++++ Brondocument

Specifieke maatregelen die bij een persoon met mogelijke infectie moeten worden genomen en specifieke maatregelen in verband methobbybedrijven en professionele pluimveebedrijven zijn op de website van het FAVV gepubliceerd. Ik bezorg u de links in mijn schriftelijk antwoord.
Informatie over de situatie en maatregelen met betrekking tot biosecurity voor de vogelgriep bij wilde en gedomesticeerde dieren is ook beschikbaar en wordt wekelijks bijgewerkt op de website van Sciensano. Ik verwijs daarvoor naar mijn schriftelijk antwoord.
De website van Sciensano voor zoönotische ziekten van dierlijke oorsprong wordt nu herzien. In de nabije toekomst zal er een ruimte gewijd zijn aan bioveiligheid in verband met het inperken van de omgang en het contact met mogelijk besmette dieren. Ik verwijs verder naar de website van het FAVV voor informatie over de vogelgriep. Ik verwijs ook naar de website van de UGent en een instrument uitgewerkt door de UGent.

++++++++

Geef uit de tekst over vogelgriepmaatregelen letterlijk het deel terug dat opent met de woorden "Informatie over de situatie" en sluit met "naar mijn schriftelijk antwoord.". De verzamelde gegevens zijn hier niet nodig.

++++ Vermelde gegevens

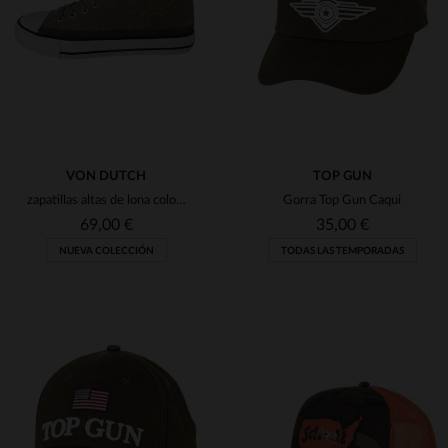
TU
TU
VON DUTCH
TOP GUN
zapatillas altas de lona color caqui
Gorra Top Gun Caqui
69,00 €
35,00 €
NUEVA COLECCIÓN
TODAS LAS TEMPORADAS
TALLAS DISPONIBLES
41
42
43
44
45
TALLAS DISPONIBLES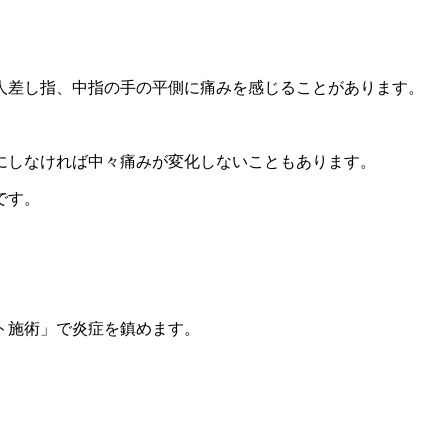
人差し指、中指の手の平側に痛みを感じることがあります。
にしなければ中々痛みが変化しないこともあります。
です。
ト施術」で炎症を鎮めます。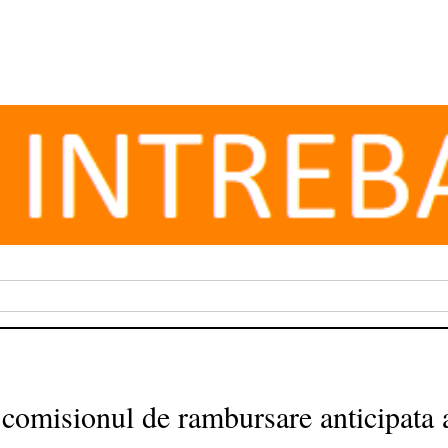
omisionul de rambursare anticipata a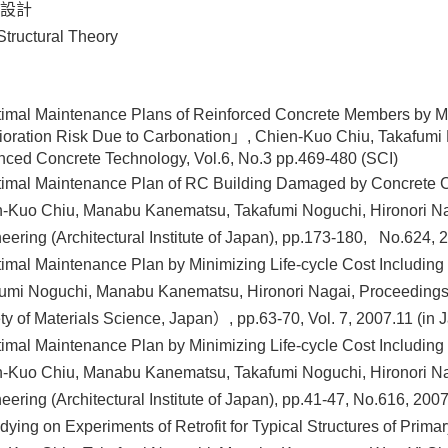
設計
tructural Theory
mal Maintenance Plans of Reinforced Concrete Members by Min
ioration Risk Due to Carbonation」, Chien-Kuo Chiu, Takafumi
ced Concrete Technology, Vol.6, No.3 pp.469-480 (SCI)
mal Maintenance Plan of RC Building Damaged by Concrete 
-Kuo Chiu, Manabu Kanematsu, Takafumi Noguchi, Hironori Naga
eering (Architectural Institute of Japan), pp.173-180, No.624, 
mal Maintenance Plan by Minimizing Life-cycle Cost Including
umi Noguchi, Manabu Kanematsu, Hironori Nagai, Proceedings
ty of Materials Science, Japan）, pp.63-70, Vol. 7, 2007.11 (in
mal Maintenance Plan by Minimizing Life-cycle Cost Including 
-Kuo Chiu, Manabu Kanematsu, Takafumi Noguchi, Hironori Nag
eering (Architectural Institute of Japan), pp.41-47, No.616, 200
ying on Experiments of Retrofit for Typical Structures of Pri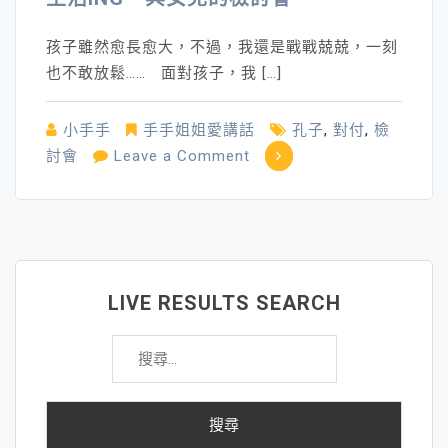
孩子雖然愈長愈大，不過，我還是戰戰兢兢，一刻
也不敢放鬆…… 面對孩子，我 […]
小手手
手手姐姐愛講話
孔子
,
對付
,
檢
on
討會
Leave a Comment
生
活
ing
～
與
LIVE RESULTS SEARCH
女
搜
兒
尋
的
關
檢
鍵
討
字:
會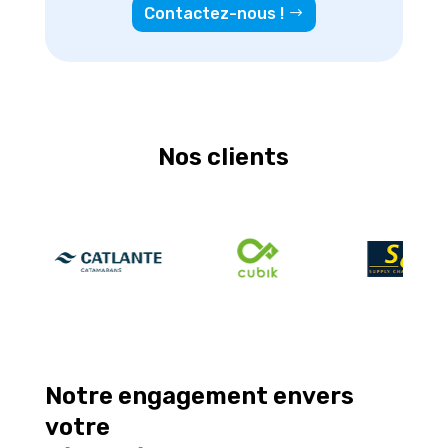
Contactez-nous !
Nos clients
Notre engagement envers
votre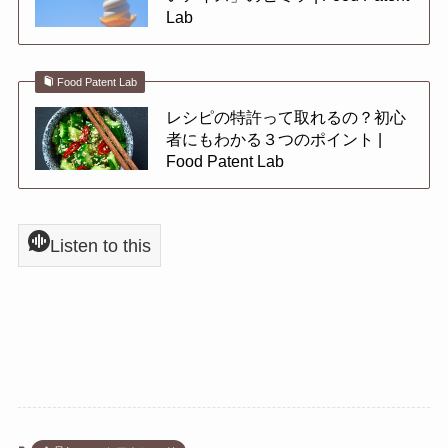
Lab
Food Patent Lab
レシピの特許って取れるの？初心
者にもわかる３つのポイント |
Food Patent Lab
Listen to this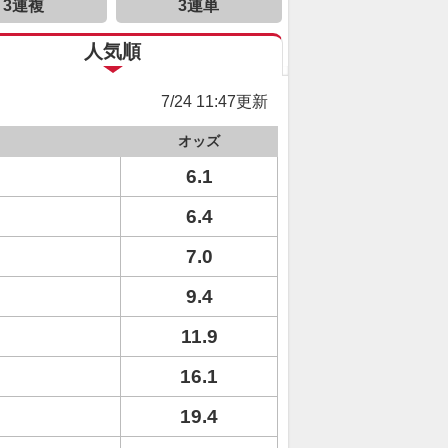
3連複
3連単
人気順
7/24 11:47更新
オッズ
6.1
6.4
7.0
9.4
11.9
16.1
19.4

++++++++

| Antwoord |
Informatie over de situatie en maatregelen met betrekking tot biosecurity voor de vogelgriep bij wilde en gedomesticeerde dieren is ook beschikbaar en wordt wekelijks bijgewerkt op de website van Sciensano. Ik verwijs daarvoor naar mijn schriftelijk antwoord.